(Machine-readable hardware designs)

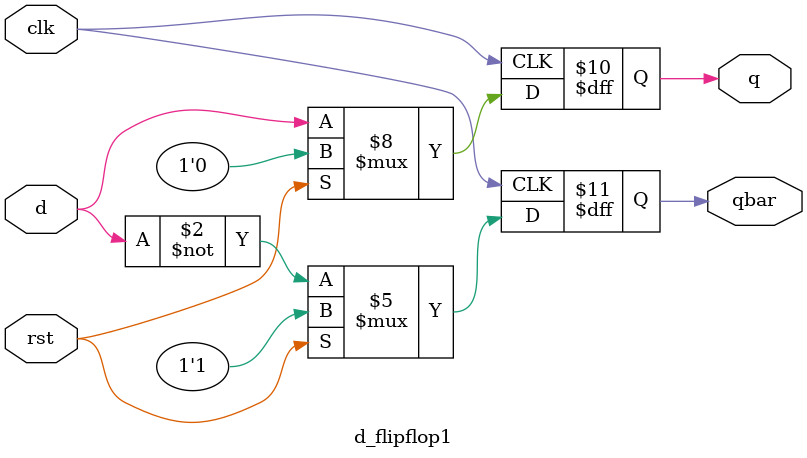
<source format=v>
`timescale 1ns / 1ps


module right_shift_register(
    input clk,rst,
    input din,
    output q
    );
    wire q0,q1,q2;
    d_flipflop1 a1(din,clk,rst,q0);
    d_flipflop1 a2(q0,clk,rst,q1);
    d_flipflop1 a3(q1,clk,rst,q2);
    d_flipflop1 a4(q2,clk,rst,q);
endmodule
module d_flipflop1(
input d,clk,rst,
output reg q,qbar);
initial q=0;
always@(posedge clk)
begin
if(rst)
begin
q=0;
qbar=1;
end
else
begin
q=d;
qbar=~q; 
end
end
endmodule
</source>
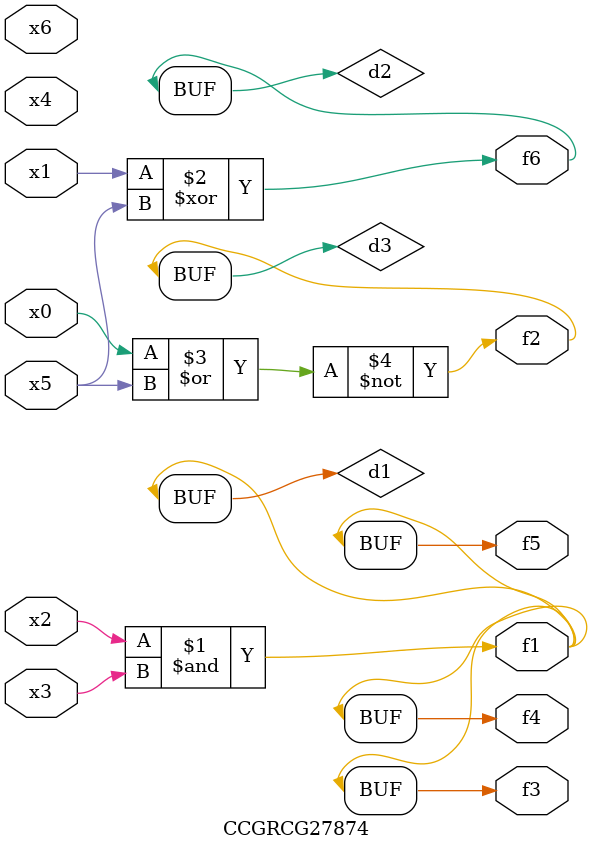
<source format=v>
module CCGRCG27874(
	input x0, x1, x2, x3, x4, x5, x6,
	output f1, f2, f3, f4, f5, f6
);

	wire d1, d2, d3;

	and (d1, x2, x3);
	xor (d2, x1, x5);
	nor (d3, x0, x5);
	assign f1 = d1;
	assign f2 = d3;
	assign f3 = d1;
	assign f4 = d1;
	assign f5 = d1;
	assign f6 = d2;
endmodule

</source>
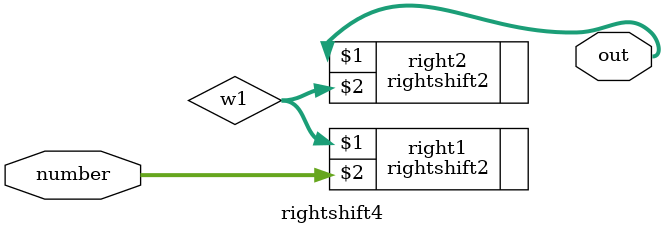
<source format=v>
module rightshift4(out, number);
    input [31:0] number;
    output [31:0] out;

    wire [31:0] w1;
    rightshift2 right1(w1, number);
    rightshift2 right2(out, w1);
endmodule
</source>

_Work order_.
Reproduce, without alteration and without pictures, only those lines that lie between the first line of the entries above and the line containing "d_flipflop1 a4(q2,clk,rst,q);", both of them included.

_Result of the task_.
<source format=v>
`timescale 1ns / 1ps


module right_shift_register(
    input clk,rst,
    input din,
    output q
    );
    wire q0,q1,q2;
    d_flipflop1 a1(din,clk,rst,q0);
    d_flipflop1 a2(q0,clk,rst,q1);
    d_flipflop1 a3(q1,clk,rst,q2);
    d_flipflop1 a4(q2,clk,rst,q);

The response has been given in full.